→ **ИЗВЛЕЧЁННЫЙ ТЕКСТ**
=-=-=

Он спросил меня, что я должен сделать дальше. Я ответил, что в первую очередь должен научиться чувствовать папу внутри себя. Почувствовать, на кого он похож, как он выглядит. Почувствовать, как чувствуют удар в гольфе или танцевальный ритм, а потом научиться тому, чтобы этим воспользоваться. Потом я сказал ему, что это прекрасно — чувствовать, что у тебя есть отец — папа, который заботится о тебе и может помочь. Это было так хорошо, что я долго то смеялся, то плакал.

=-=-=

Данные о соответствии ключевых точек
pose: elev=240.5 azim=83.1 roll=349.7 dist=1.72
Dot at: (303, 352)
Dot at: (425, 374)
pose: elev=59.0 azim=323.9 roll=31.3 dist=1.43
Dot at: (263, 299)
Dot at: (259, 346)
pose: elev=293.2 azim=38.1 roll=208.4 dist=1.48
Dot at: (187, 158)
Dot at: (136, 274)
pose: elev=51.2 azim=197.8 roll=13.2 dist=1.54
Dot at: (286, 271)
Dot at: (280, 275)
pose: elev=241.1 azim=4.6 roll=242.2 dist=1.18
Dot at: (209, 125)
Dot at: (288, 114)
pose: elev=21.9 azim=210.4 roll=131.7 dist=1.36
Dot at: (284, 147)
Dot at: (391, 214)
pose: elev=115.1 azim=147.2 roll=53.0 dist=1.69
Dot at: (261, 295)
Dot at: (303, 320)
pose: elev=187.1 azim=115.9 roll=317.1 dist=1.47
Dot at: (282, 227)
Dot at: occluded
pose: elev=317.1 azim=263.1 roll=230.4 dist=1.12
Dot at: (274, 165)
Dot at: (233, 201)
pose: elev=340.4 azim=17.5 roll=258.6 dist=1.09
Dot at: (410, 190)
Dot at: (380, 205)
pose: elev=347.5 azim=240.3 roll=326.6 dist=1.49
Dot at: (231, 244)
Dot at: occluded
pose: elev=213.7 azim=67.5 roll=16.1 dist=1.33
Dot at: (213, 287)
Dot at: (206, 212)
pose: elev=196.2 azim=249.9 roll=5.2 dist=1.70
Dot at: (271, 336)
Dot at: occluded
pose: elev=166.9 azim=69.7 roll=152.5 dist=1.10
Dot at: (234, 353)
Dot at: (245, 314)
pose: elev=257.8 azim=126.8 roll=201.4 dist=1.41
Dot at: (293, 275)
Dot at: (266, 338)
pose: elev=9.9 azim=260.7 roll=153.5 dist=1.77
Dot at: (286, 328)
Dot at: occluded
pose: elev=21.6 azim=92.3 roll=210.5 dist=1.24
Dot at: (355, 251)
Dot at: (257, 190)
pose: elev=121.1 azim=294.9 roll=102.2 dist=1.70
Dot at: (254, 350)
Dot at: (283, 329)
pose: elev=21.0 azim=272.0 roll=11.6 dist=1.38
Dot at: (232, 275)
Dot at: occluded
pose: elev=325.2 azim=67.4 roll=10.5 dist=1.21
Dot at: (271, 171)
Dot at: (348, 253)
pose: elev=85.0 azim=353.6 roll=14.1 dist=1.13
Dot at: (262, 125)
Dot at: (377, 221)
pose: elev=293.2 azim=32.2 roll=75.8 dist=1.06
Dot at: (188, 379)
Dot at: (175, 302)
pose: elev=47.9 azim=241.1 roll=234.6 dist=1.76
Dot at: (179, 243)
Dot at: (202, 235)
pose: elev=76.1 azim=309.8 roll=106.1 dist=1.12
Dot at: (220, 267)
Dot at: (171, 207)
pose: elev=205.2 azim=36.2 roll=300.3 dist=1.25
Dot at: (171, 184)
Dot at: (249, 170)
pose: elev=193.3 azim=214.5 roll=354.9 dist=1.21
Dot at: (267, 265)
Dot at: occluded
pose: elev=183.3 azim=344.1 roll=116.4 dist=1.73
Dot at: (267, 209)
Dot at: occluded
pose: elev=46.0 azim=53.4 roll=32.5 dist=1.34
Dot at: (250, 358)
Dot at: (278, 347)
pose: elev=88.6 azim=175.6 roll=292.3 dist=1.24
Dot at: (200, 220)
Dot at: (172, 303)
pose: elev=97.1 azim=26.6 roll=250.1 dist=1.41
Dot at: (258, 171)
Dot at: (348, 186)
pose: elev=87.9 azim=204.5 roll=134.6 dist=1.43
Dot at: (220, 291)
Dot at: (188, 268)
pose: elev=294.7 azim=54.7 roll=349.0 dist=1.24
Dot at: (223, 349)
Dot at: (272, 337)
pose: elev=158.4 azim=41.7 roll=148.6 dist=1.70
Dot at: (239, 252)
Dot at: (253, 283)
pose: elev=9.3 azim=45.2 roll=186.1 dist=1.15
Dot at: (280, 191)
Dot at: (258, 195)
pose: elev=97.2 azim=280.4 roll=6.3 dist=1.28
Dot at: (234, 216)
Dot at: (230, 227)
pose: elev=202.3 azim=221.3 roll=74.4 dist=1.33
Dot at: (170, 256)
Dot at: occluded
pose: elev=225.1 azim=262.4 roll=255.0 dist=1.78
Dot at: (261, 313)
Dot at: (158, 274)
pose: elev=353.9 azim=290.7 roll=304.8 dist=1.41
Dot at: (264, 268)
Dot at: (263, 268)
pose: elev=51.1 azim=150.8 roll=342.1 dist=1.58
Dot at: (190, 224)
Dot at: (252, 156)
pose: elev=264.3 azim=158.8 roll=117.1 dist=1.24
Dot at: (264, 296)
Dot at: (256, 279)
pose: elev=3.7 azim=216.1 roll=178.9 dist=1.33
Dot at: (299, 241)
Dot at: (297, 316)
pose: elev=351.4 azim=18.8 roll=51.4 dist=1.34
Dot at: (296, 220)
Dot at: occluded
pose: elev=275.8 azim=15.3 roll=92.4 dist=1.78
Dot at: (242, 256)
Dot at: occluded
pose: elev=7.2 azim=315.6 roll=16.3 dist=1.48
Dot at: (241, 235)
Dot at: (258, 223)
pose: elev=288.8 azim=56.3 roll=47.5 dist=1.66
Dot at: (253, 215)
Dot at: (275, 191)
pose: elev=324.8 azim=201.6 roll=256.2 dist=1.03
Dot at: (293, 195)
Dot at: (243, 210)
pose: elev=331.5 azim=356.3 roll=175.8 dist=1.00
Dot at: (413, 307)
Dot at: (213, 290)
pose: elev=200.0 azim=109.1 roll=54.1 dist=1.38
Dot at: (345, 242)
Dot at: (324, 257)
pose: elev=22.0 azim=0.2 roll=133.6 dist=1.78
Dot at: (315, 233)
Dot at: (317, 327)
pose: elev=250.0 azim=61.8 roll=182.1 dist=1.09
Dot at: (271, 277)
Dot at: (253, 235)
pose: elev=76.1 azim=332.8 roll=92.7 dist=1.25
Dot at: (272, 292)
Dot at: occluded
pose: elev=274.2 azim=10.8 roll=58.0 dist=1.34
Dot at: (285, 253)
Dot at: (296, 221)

=-=-=

→ **ЗАДАНИЕ 1**
Что рассказчику нужно сделать в первую очередь, согласно извлечённому тексту?
→ **ЗАДАНИЕ 2**
Верните дословно фрагмент извлечённого текста, который начинается со слов, содержащих «Он спросил меня, что», и заканчивается словами «смеялся, то плакал.».

→ **ОЖИДАЕМЫЙ ОТВЕТ 1**
Научиться чувствовать папу внутри себя.

→ **ОЖИДАЕМЫЙ ОТВЕТ 2**
Он спросил меня, что я должен сделать дальше. Я ответил, что в первую очередь должен научиться чувствовать папу внутри себя. Почувствовать, на кого он похож, как он выглядит. Почувствовать, как чувствуют удар в гольфе или танцевальный ритм, а потом научиться тому, чтобы этим воспользоваться. Потом я сказал ему, что это прекрасно — чувствовать, что у тебя есть отец — папа, который заботится о тебе и может помочь. Это было так хорошо, что я долго то смеялся, то плакал.